**PROBLEM 1:**
Update the passage on Lautaro from "Today, Lautaro is" up to and including "general of Chile.", replacing "servant" with "attendant".
**PROBLEM 2:**
According to the text on Lautaro, what name did the Spaniards give him because his original name was difficult for them to pronounce?
**PROBLEM 3:**
Continue the account of Lautaro from the point at which it ends.

**** PROVIDED TEXT ****

Today, Lautaro is revered among Mapuche and non-Mapuche Chileans for his resistance against foreign conquest, servitude and cruelty.
Lautaro was the son of a Mapuche lonko (a chief who holds office during peacetime) called, Curiñancu (Kurüñamku in the Mapuche language, Mapudungun, ‘aguilucho negro’ meaning ‘black harrier’) and was born in 1533. He lived a normal life until, at the age of 11, he was captured by the Spanish and forced into servitude by Don Pedro de Valdivia and became his personal servant. Since it was difficult for the Spaniards to pronounce Lautaro’s original name, Leftraru, they gave him the name of Felipe Lautaro. Don Pedro de Valdivia was a Spanish conqueror of Chile and then became the captain general of Chile.
Lautaro learned the military ways and skills of the Spaniards' army by observation. He was witness to atrocities committed by the Spanish on captive Mapuche warriors. According to several historians, in the immediate vicinity of what is now the city of Concepción, Chile, Pedro de Valdivia ordered his men to cut off the feet and hands of every Mapuche in Curiñancu's tribe, for resisting Spanish colonization, among them Curiñancu and his wife, Lautaro’s parents, in order to teach the Mapuche a lesson. It is said that because of Valdivia’s command to cut off the toes of the Mapuche warriors, the Spanish soldiers named the place “El Valle de La Mocha”, whose name has been maintained over time. A great hatred of the Spanish and particularly of Pedro de Valdivia was born in the young Lautaro because of this incident. After his capture they made him a Yanakuna, meaning a “black slave” in Quechua. He remained a prisoner of the Spanish for three years. Because he kept his personal hatred of Valdivia hidden, Lautaro soon became his personal page. Among his daily tasks as a page, he was in charge of taking care of Valdivia’s horses and always accompanying them into battle and military exercises. This is how he learned not to fear horses and even become a good rider himself.
During this period he had a certain level of friendship with one of Valdivia’s principal captains by the name of Marcos Veas, who taught Lautaro how to use different kinds of weapons and cavalry tactics. This was a typical practice because as a yanakuna Lautaro was responsible to serve as an indigenous assistant during battles.
According to the Chilean novelist Isabel Allende in her historical novel, Inés del Alma Mía, the boy Lautaro had deliberately allowed himself to be captured by the Spanish in order to learn their secrets, and made no attempt to escape until he felt he had learned enough. In any case, he fled twice, first in 1550 and for good in 1552. In 1553 (the year Lautaro turned 19), the Mapuches convened to decide how to respond to the Spanish invasion. The convention decided upon war. The toqui Caupolicán chose Lautaro as vice toqui because he had served as a page in the Spanish cavalry, and thereby possessed knowledge of how to defeat the mounted conquistadors. Lautaro introduced use of horses to the Mapuche and designed better combat tactics. He organized a large, cohesive army—a military formation unfamiliar to the Mapuche.
Battle of Tucapel
With 6,000 warriors under his command, Lautaro attacked Fort Tucapel. The Spanish garrison couldn't withstand the assault and retreated to Purén. Lautaro seized the fort, sure that the Spaniards would attempt to retake it. That is exactly what Governor Valdivia tried to do with a reduced force, which was quickly surrounded and massacred by the Mapuches on Christmas Day, 1553. The Battle of Tucapel would be Pedro de Valdivia's last, as he was captured and then killed.

**** RECORDS ****

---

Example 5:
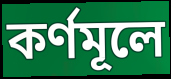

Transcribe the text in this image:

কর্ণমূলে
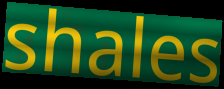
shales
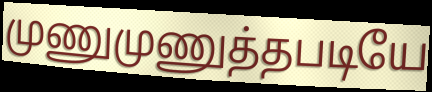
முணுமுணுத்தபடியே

****
**** RECORDS ****

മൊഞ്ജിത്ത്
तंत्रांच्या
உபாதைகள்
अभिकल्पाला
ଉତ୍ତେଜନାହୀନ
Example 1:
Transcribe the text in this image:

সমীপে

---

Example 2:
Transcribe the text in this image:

****

**EXERCISE RESULT 1:**
Today, Lautaro is revered among Mapuche and non-Mapuche Chileans for his resistance against foreign conquest, servitude and cruelty.
Lautaro was the son of a Mapuche lonko (a chief who holds office during peacetime) called, Curiñancu (Kurüñamku in the Mapuche language, Mapudungun, ‘aguilucho negro’ meaning ‘black harrier’) and was born in 1533. He lived a normal life until, at the age of 11, he was captured by the Spanish and forced into servitude by Don Pedro de Valdivia and became his personal attendant. Since it was difficult for the Spaniards to pronounce Lautaro’s original name, Leftraru, they gave him the name of Felipe Lautaro. Don Pedro de Valdivia was a Spanish conqueror of Chile and then became the captain general of Chile.

**EXERCISE RESULT 2:**
Felipe Lautaro

**EXERCISE RESULT 3:**
After the defeat at Tucapel, the Spanish hastily reorganized their forces, reinforcing the defenses of Fort Imperial and abandoning the settlements of Confines and Arauco in order to strengthen Concepción. However, Mapuche tradition dictated a lengthy victory celebration, which kept Lautaro from realizing his desire to pursue the military advantage he had just gained. It was only in February 1554 that he succeeded in putting together an army of 8,000 men, just in time to confront a punitive expedition under the command of Francisco de Villagra.
Battle of Marihueñu
Lautaro chose the hill of Marihueñu to fight the Spanish. He organized his forces in four divisions: two charged with containing and wearing down the enemy, a third held in reserve to launch a fresh attack as the Spanish were about to crumble, and the last charged with cutting off their retreat. Additionally, a small group was sent to destroy the reed bridge the Spanish had erected across the Bío-Bío River, which would further disrupt any attempted retreat of Villagra.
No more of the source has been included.